**抜粋本文**:

* * * * *

石光葆(いしみつしげる)は、1907(明治40)年3月1日、広島市に生まれた。東京帝国大学国文科を卒業後、博文館、中央公論社、朝日新聞社で仕事をしながら小説を書いた。
雑誌『集団』『日暦』や『人民文庫』に関わり小説を発表する文学関係では、「宇野浩二を囲む会」や作家の高見順とは40年近くの交流があったという。 作品には、『明暗の境』『若い夢』『女愁』などがある。1988(昭和63)年3月6日に81歳で死去した。
作家には独立独歩の人が多いが、石光葆は交友関係を大事にしていたことが残されている記録からわかる。
『日歴』第72号には「編集後期を兼ねて」で
石光葆が相次ぐ同人の死を悼んでいる |
戦後復刊した『日暦』の編集をしていたが、72号(昭和53年5月発行)に「編集後記を兼ねて」をまとめている。次々と亡くなっていく作家仲間への哀悼には、心の痛みがよく現れている。

* * * * *

**記録一覧**:
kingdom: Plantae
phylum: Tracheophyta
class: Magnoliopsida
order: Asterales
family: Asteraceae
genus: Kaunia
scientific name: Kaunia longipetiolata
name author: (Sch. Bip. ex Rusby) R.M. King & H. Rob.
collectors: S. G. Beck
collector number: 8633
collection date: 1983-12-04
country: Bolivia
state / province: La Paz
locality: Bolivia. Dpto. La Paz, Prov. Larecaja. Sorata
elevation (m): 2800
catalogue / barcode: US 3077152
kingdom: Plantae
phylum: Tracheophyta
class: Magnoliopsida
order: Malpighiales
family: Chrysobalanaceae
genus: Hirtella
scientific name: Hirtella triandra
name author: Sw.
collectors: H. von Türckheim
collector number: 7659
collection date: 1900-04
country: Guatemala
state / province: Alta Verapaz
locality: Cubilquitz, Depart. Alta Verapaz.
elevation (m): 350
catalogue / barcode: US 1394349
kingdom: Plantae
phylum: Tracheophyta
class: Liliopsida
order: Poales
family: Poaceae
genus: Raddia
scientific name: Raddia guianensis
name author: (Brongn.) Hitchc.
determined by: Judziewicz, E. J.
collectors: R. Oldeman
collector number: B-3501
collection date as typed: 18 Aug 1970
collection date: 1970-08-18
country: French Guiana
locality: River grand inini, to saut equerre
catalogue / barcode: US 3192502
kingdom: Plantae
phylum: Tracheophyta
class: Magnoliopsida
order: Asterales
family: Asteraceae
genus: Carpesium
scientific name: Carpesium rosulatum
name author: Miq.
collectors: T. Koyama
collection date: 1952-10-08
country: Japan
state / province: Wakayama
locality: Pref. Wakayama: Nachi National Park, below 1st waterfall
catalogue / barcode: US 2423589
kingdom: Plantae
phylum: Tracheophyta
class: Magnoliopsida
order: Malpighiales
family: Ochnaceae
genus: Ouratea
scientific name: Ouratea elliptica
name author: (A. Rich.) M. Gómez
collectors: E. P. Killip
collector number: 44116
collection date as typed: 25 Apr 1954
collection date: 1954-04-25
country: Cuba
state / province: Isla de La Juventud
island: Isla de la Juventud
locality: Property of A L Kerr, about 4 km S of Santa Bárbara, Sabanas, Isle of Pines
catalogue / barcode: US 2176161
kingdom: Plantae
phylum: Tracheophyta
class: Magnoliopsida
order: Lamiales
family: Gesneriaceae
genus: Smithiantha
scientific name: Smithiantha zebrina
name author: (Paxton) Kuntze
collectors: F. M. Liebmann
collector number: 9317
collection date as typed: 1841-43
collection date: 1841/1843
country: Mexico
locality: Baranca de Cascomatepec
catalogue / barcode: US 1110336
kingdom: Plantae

* * * * *

**課題**:
抜粋本文によると、石光葆はどの大学のどの学科を卒業しましたか？ これらの記録は本文とは関係がありません。

**解答**:
東京帝国大学国文科です。